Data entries
⁂

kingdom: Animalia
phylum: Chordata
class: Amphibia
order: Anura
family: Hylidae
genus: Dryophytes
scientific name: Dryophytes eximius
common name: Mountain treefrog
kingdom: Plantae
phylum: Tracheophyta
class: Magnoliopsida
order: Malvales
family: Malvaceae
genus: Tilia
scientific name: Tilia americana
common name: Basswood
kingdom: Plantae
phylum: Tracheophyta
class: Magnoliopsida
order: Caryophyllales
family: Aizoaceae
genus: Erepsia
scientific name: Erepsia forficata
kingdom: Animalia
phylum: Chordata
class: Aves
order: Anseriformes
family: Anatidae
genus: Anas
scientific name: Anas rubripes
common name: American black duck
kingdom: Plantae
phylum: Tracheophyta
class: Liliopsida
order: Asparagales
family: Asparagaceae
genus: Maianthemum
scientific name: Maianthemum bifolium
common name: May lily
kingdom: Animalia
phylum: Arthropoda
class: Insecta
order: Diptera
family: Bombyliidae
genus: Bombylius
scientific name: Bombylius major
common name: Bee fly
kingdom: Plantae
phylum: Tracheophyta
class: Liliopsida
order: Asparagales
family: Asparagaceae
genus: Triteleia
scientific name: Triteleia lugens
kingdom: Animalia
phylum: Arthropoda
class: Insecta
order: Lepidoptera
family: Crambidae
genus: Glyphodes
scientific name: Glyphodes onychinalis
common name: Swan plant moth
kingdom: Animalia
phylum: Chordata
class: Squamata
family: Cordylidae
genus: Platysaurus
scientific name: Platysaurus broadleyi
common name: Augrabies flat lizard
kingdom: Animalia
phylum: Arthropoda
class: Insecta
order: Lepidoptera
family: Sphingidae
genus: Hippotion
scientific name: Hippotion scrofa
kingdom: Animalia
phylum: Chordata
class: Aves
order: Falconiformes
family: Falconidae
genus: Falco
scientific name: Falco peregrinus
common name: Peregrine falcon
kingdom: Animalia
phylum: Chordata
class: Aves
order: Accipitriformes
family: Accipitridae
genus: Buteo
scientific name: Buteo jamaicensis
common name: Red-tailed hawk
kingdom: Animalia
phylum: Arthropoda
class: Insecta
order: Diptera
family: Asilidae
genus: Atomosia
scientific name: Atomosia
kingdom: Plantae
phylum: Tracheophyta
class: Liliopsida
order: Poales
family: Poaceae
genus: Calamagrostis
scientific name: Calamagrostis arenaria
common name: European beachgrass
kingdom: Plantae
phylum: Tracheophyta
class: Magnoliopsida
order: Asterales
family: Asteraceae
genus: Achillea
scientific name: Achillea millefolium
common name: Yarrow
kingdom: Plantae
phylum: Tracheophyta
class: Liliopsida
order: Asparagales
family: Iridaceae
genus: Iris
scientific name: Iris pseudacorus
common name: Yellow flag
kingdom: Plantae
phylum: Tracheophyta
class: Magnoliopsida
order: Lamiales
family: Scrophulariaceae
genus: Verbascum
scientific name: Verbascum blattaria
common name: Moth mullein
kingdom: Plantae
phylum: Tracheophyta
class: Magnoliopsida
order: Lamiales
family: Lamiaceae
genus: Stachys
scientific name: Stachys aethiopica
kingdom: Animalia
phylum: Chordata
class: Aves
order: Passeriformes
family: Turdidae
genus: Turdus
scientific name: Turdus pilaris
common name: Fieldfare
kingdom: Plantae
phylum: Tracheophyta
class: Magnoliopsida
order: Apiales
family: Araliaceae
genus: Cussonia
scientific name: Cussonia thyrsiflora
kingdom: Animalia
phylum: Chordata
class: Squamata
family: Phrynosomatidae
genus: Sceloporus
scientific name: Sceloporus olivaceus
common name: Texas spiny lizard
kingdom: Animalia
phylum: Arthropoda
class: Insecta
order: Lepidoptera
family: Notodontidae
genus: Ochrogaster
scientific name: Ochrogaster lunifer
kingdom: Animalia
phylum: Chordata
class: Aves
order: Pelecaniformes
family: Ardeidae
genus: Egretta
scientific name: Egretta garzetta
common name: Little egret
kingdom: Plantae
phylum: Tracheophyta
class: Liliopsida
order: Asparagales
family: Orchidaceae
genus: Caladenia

⁂

_The problem_
Copy out every one of the lines above word for word.

_Expected answer_
kingdom: Animalia
phylum: Chordata
class: Amphibia
order: Anura
family: Hylidae
genus: Dryophytes
scientific name: Dryophytes eximius
common name: Mountain treefrog
kingdom: Plantae
phylum: Tracheophyta
class: Magnoliopsida
order: Malvales
family: Malvaceae
genus: Tilia
scientific name: Tilia americana
common name: Basswood
kingdom: Plantae
phylum: Tracheophyta
class: Magnoliopsida
order: Caryophyllales
family: Aizoaceae
genus: Erepsia
scientific name: Erepsia forficata
kingdom: Animalia
phylum: Chordata
class: Aves
order: Anseriformes
family: Anatidae
genus: Anas
scientific name: Anas rubripes
common name: American black duck
kingdom: Plantae
phylum: Tracheophyta
class: Liliopsida
order: Asparagales
family: Asparagaceae
genus: Maianthemum
scientific name: Maianthemum bifolium
common name: May lily
kingdom: Animalia
phylum: Arthropoda
class: Insecta
order: Diptera
family: Bombyliidae
genus: Bombylius
scientific name: Bombylius major
common name: Bee fly
kingdom: Plantae
phylum: Tracheophyta
class: Liliopsida
order: Asparagales
family: Asparagaceae
genus: Triteleia
scientific name: Triteleia lugens
kingdom: Animalia
phylum: Arthropoda
class: Insecta
order: Lepidoptera
family: Crambidae
genus: Glyphodes
scientific name: Glyphodes onychinalis
common name: Swan plant moth
kingdom: Animalia
phylum: Chordata
class: Squamata
family: Cordylidae
genus: Platysaurus
scientific name: Platysaurus broadleyi
common name: Augrabies flat lizard
kingdom: Animalia
phylum: Arthropoda
class: Insecta
order: Lepidoptera
family: Sphingidae
genus: Hippotion
scientific name: Hippotion scrofa
kingdom: Animalia
phylum: Chordata
class: Aves
order: Falconiformes
family: Falconidae
genus: Falco
scientific name: Falco peregrinus
common name: Peregrine falcon
kingdom: Animalia
phylum: Chordata
class: Aves
order: Accipitriformes
family: Accipitridae
genus: Buteo
scientific name: Buteo jamaicensis
common name: Red-tailed hawk
kingdom: Animalia
phylum: Arthropoda
class: Insecta
order: Diptera
family: Asilidae
genus: Atomosia
scientific name: Atomosia
kingdom: Plantae
phylum: Tracheophyta
class: Liliopsida
order: Poales
family: Poaceae
genus: Calamagrostis
scientific name: Calamagrostis arenaria
common name: European beachgrass
kingdom: Plantae
phylum: Tracheophyta
class: Magnoliopsida
order: Asterales
family: Asteraceae
genus: Achillea
scientific name: Achillea millefolium
common name: Yarrow
kingdom: Plantae
phylum: Tracheophyta
class: Liliopsida
order: Asparagales
family: Iridaceae
genus: Iris
scientific name: Iris pseudacorus
common name: Yellow flag
kingdom: Plantae
phylum: Tracheophyta
class: Magnoliopsida
order: Lamiales
family: Scrophulariaceae
genus: Verbascum
scientific name: Verbascum blattaria
common name: Moth mullein
kingdom: Plantae
phylum: Tracheophyta
class: Magnoliopsida
order: Lamiales
family: Lamiaceae
genus: Stachys
scientific name: Stachys aethiopica
kingdom: Animalia
phylum: Chordata
class: Aves
order: Passeriformes
family: Turdidae
genus: Turdus
scientific name: Turdus pilaris
common name: Fieldfare
kingdom: Plantae
phylum: Tracheophyta
class: Magnoliopsida
order: Apiales
family: Araliaceae
genus: Cussonia
scientific name: Cussonia thyrsiflora
kingdom: Animalia
phylum: Chordata
class: Squamata
family: Phrynosomatidae
genus: Sceloporus
scientific name: Sceloporus olivaceus
common name: Texas spiny lizard
kingdom: Animalia
phylum: Arthropoda
class: Insecta
order: Lepidoptera
family: Notodontidae
genus: Ochrogaster
scientific name: Ochrogaster lunifer
kingdom: Animalia
phylum: Chordata
class: Aves
order: Pelecaniformes
family: Ardeidae
genus: Egretta
scientific name: Egretta garzetta
common name: Little egret
kingdom: Plantae
phylum: Tracheophyta
class: Liliopsida
order: Asparagales
family: Orchidaceae
genus: Caladenia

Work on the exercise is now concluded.